Data excerpts:
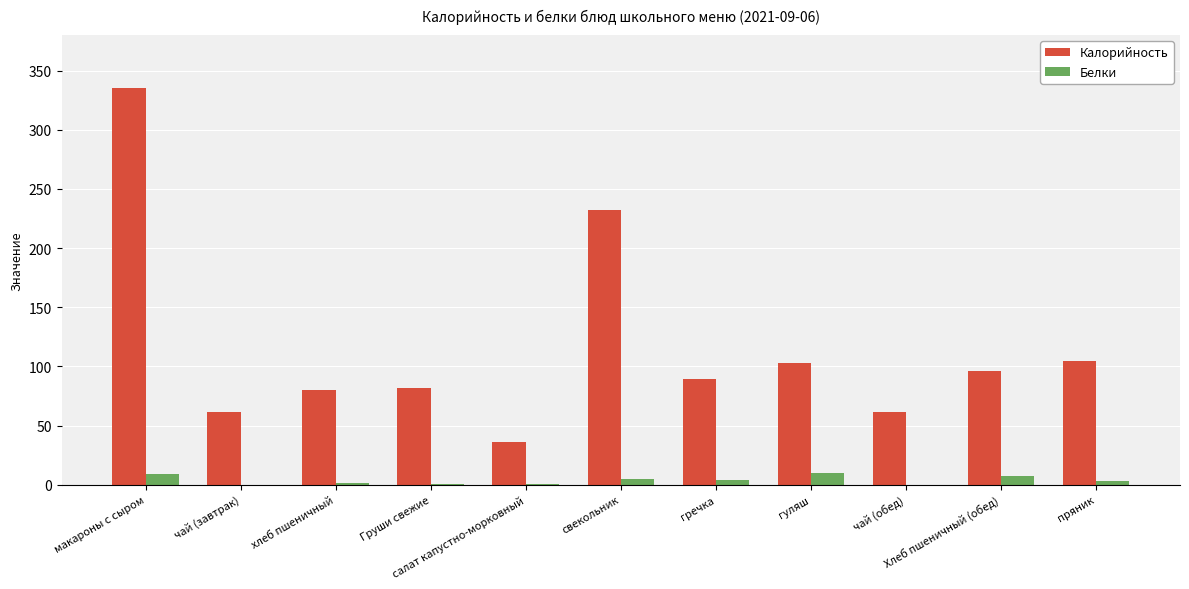

What is the sum of all Белки values?

42.3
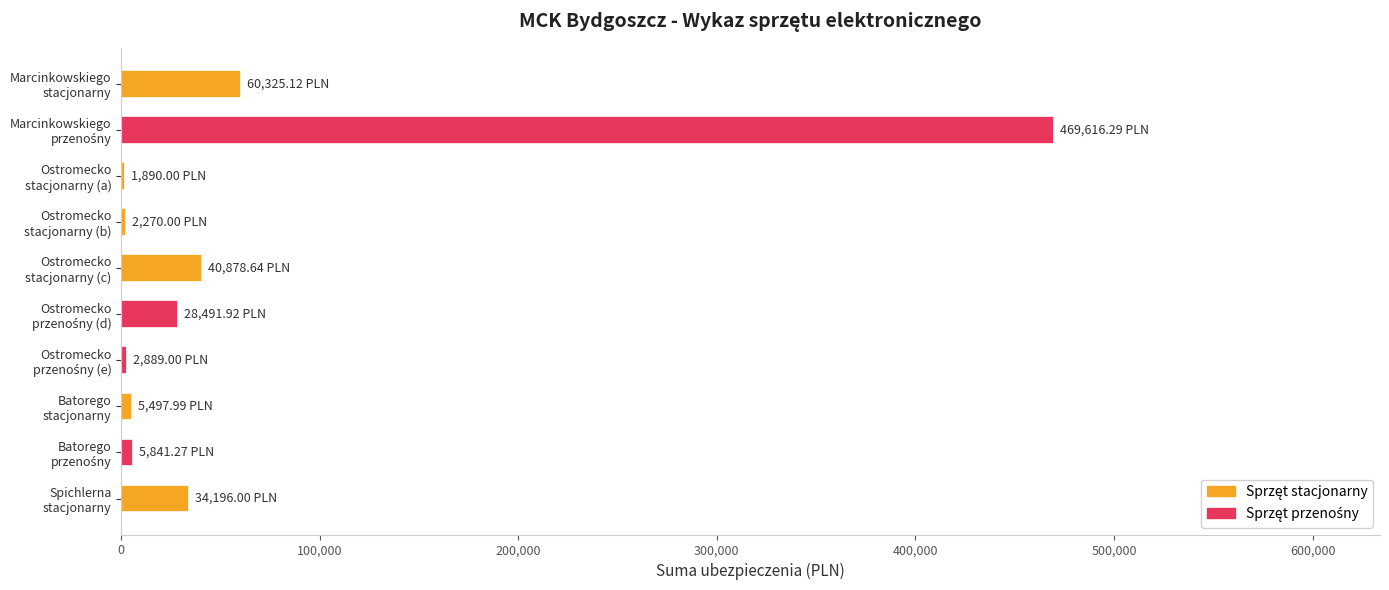

What is the sum of all values?

651896.2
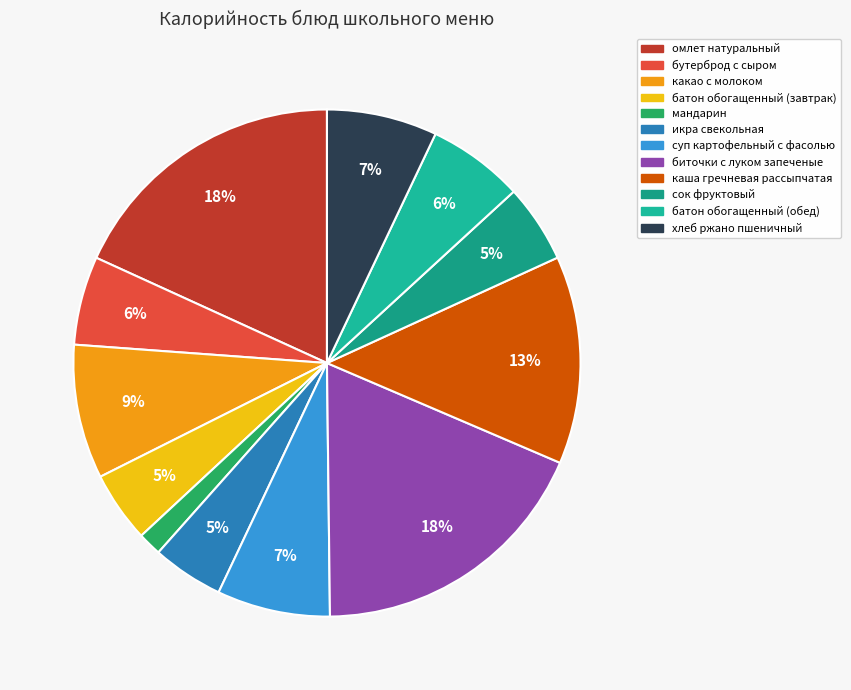

Is the sum of сок фруктовый and суп картофельный с фасолью greater than half?

No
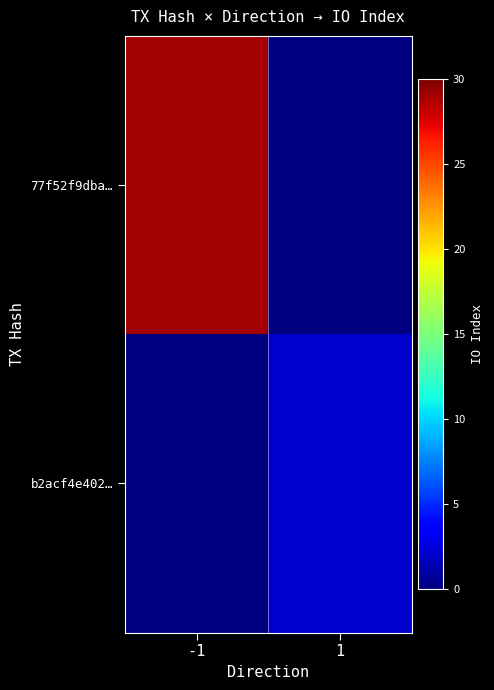

How many distinct data groups are displayed?

2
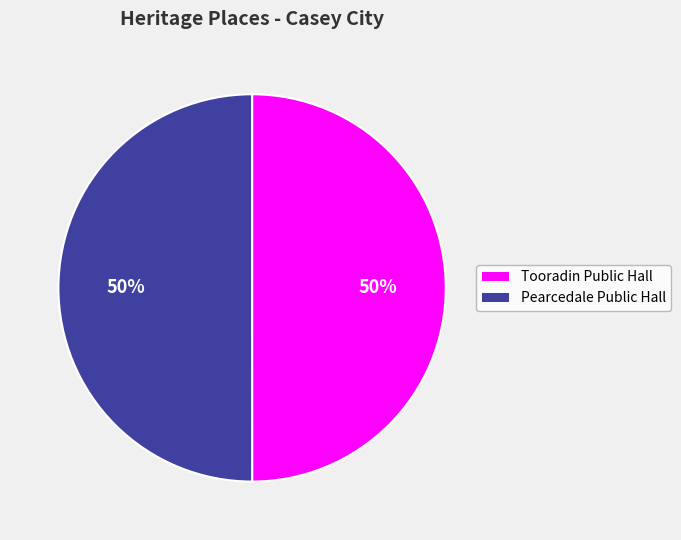

Do Pearcedale Public Hall and Tooradin Public Hall together represent more than half of the pie?

Yes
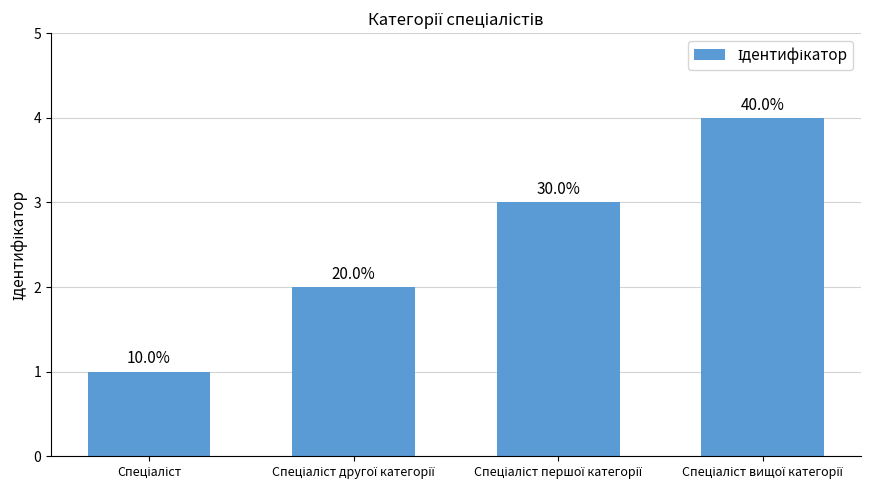

How many bars are there in total?

4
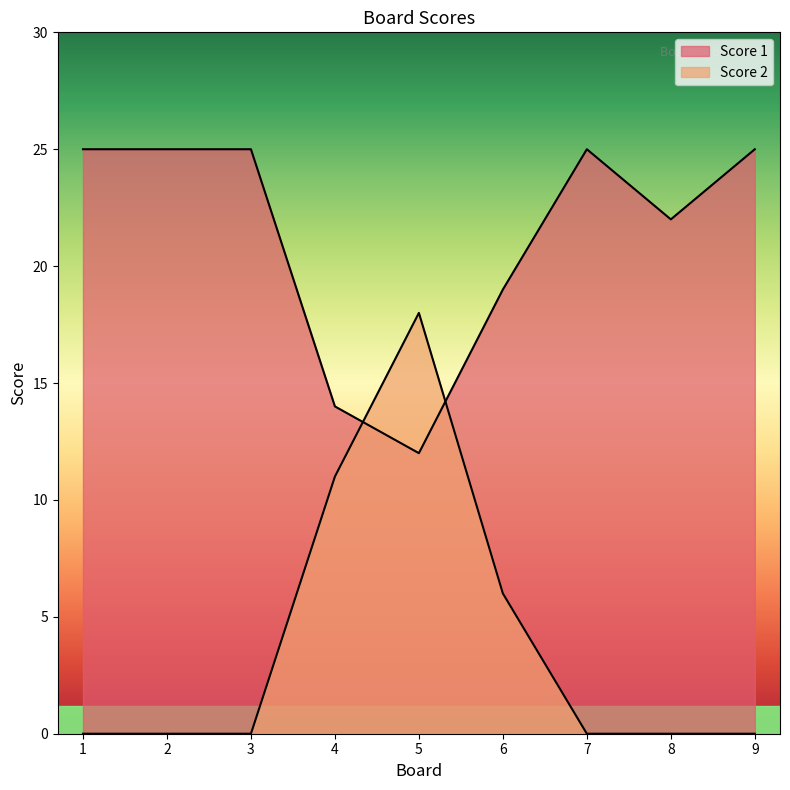

Is the value of Score 2 at 4 greater than the value of Score 1 at 7?

No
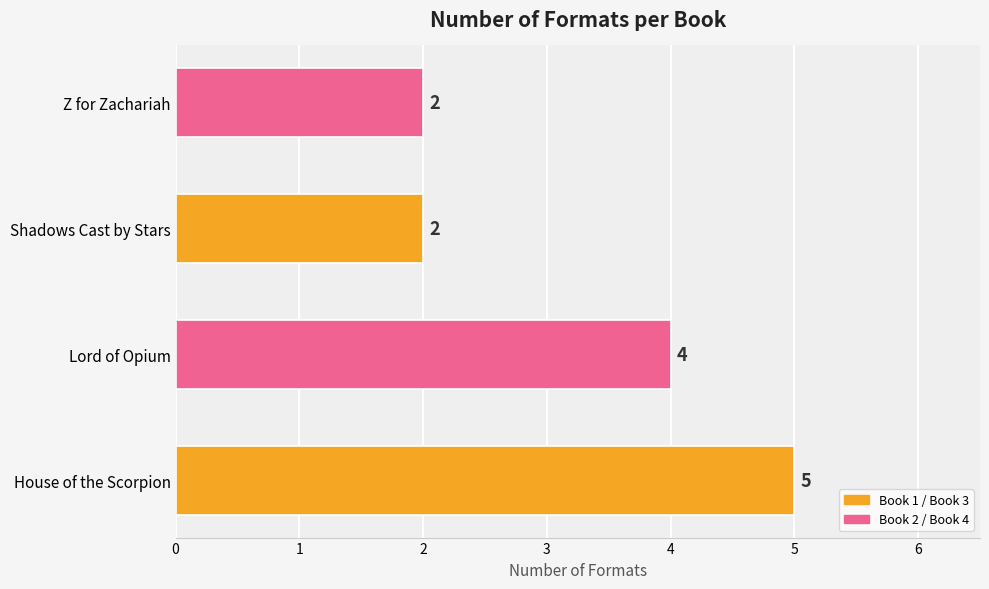

What is the difference between the maximum and minimum values?

3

What this task involves: Can you recast the listing above as a numbered list, skipping the blank lines and leaving out every picture line?

Exercise response:
1. What is the sum of all Белки values?
2. 42.3
3. What is the sum of all values?
4. 651896.2
5. Is the sum of сок фруктовый and суп картофельный с фасолью greater than half?
6. No
7. How many distinct data groups are displayed?
8. 2
9. Do Pearcedale Public Hall and Tooradin Public Hall together represent more than half of the pie?
10. Yes
11. How many bars are there in total?
12. 4
13. Is the value of Score 2 at 4 greater than the value of Score 1 at 7?
14. No
15. What is the difference between the maximum and minimum values?
16. 3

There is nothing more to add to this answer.